INSTRUCTIONS TO FOLLOW:
Where does the word "avoid" show up in the records? Copy every line that has it.

EXTRACTED RECORDS:
|---|

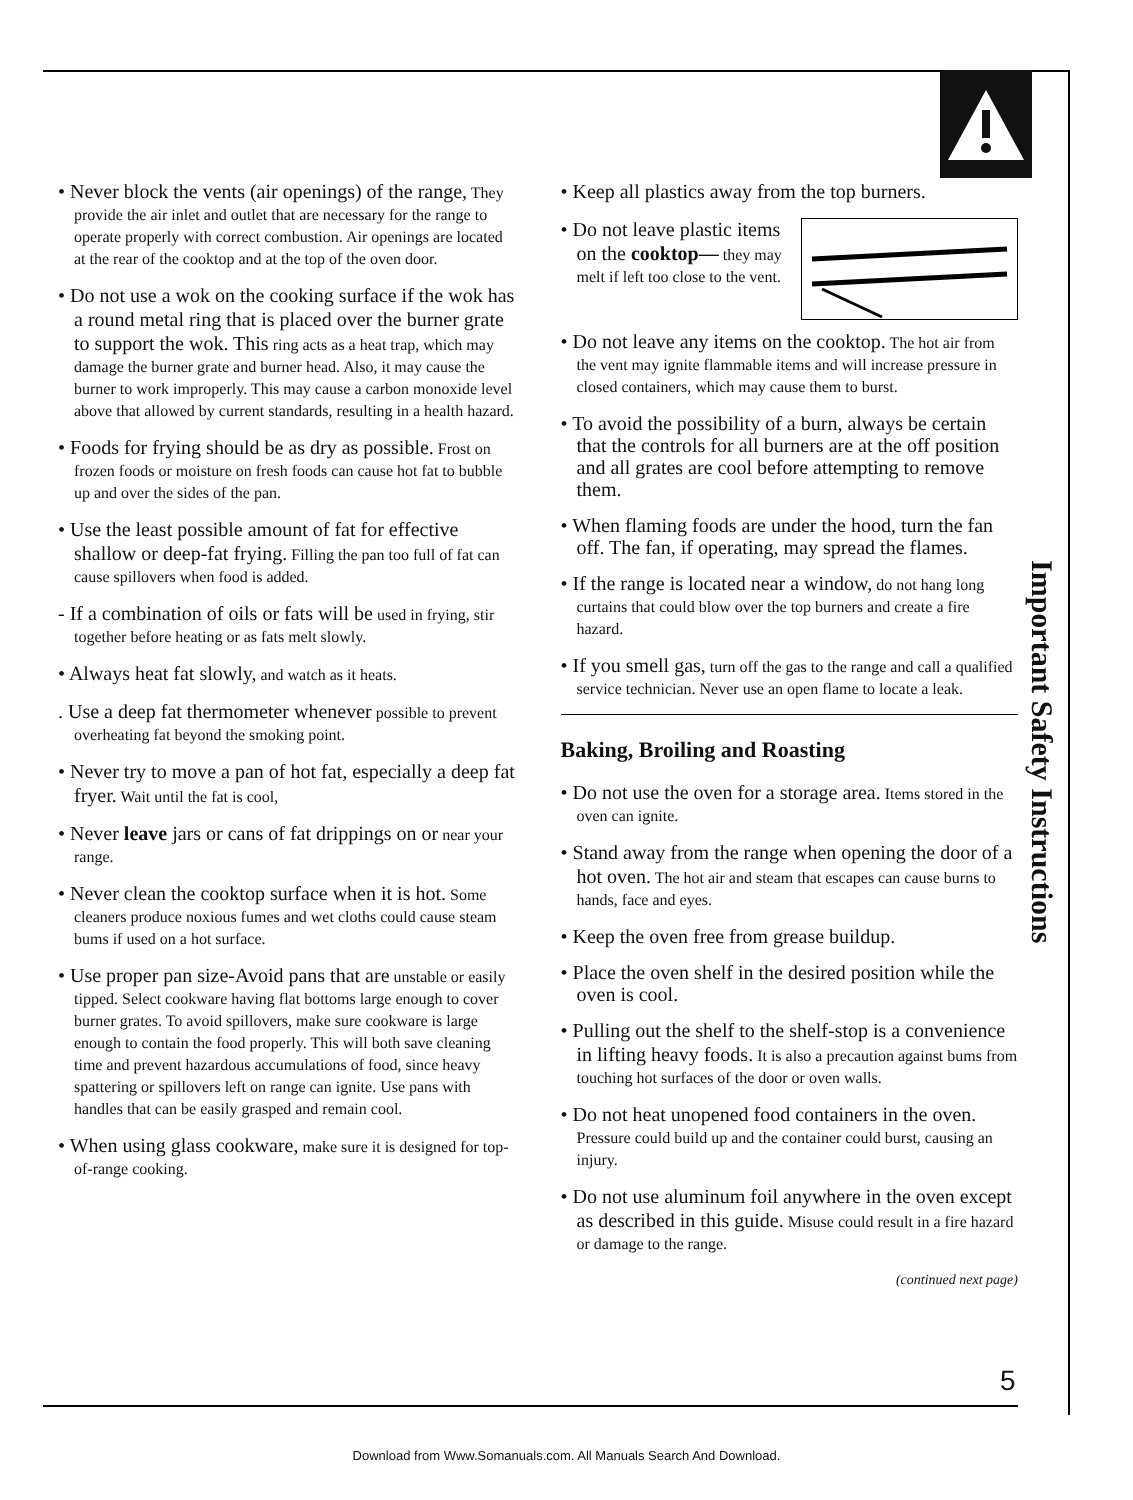• Never block the vents (air openings) of the range, They provide the air inlet and outlet that are necessary for the range to operate properly with correct combustion. Air openings are located at the rear of the cooktop and at the top of the oven door.
• Do not use a wok on the cooking surface if the wok has a round metal ring that is placed over the burner grate to support the wok. This ring acts as a heat trap, which may damage the burner grate and burner head. Also, it may cause the burner to work improperly. This may cause a carbon monoxide level above that allowed by current standards, resulting in a health hazard.
• Foods for frying should be as dry as possible. Frost on frozen foods or moisture on fresh foods can cause hot fat to bubble up and over the sides of the pan.
• Use the least possible amount of fat for effective shallow or deep-fat frying. Filling the pan too full of fat can cause spillovers when food is added.
- If a combination of oils or fats will be used in frying, stir together before heating or as fats melt slowly.
• Always heat fat slowly, and watch as it heats.
. Use a deep fat thermometer whenever possible to prevent overheating fat beyond the smoking point.
• Never try to move a pan of hot fat, especially a deep fat fryer. Wait until the fat is cool,
• Never leave jars or cans of fat drippings on or near your range.
• Never clean the cooktop surface when it is hot. Some cleaners produce noxious fumes and wet cloths could cause steam bums if used on a hot surface.
• Use proper pan size-Avoid pans that are unstable or easily tipped. Select cookware having flat bottoms large enough to cover burner grates. To avoid spillovers, make sure cookware is large enough to contain the food properly. This will both save cleaning time and prevent hazardous accumulations of food, since heavy spattering or spillovers left on range can ignite. Use pans with handles that can be easily grasped and remain cool.
• When using glass cookware, make sure it is designed for top-of-range cooking.
• Keep all plastics away from the top burners.
• Do not leave plastic items on the cooktop— they may melt if left too close to the vent.
• Do not leave any items on the cooktop. The hot air from the vent may ignite flammable items and will increase pressure in closed containers, which may cause them to burst.
• To avoid the possibility of a burn, always be certain that the controls for all burners are at the off position and all grates are cool before attempting to remove them.
• When flaming foods are under the hood, turn the fan off. The fan, if operating, may spread the flames.
• If the range is located near a window, do not hang long curtains that could blow over the top burners and create a fire hazard.
• If you smell gas, turn off the gas to the range and call a qualified service technician. Never use an open flame to locate a leak.
Baking, Broiling and Roasting
• Do not use the oven for a storage area. Items stored in the oven can ignite.
• Stand away from the range when opening the door of a hot oven. The hot air and steam that escapes can cause burns to hands, face and eyes.
• Keep the oven free from grease buildup.
• Place the oven shelf in the desired position while the oven is cool.
• Pulling out the shelf to the shelf-stop is a convenience in lifting heavy foods. It is also a precaution against bums from touching hot surfaces of the door or oven walls.
• Do not heat unopened food containers in the oven. Pressure could build up and the container could burst, causing an injury.
• Do not use aluminum foil anywhere in the oven except as described in this guide. Misuse could result in a fire hazard or damage to the range.
(continued next page)
Important Safety Instructions
5
Download from Www.Somanuals.com. All Manuals Search And Download.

|---|

RESULT:
• Use proper pan size-Avoid pans that are unstable or easily tipped. Select cookware having flat bottoms large enough to cover burner grates. To avoid spillovers, make sure cookware is large enough to contain the food properly. This will both save cleaning time and prevent hazardous accumulations of food, since heavy spattering or spillovers left on range can ignite. Use pans with handles that can be easily grasped and remain cool.
• To avoid the possibility of a burn, always be certain that the controls for all burners are at the off position and all grates are cool before attempting to remove them.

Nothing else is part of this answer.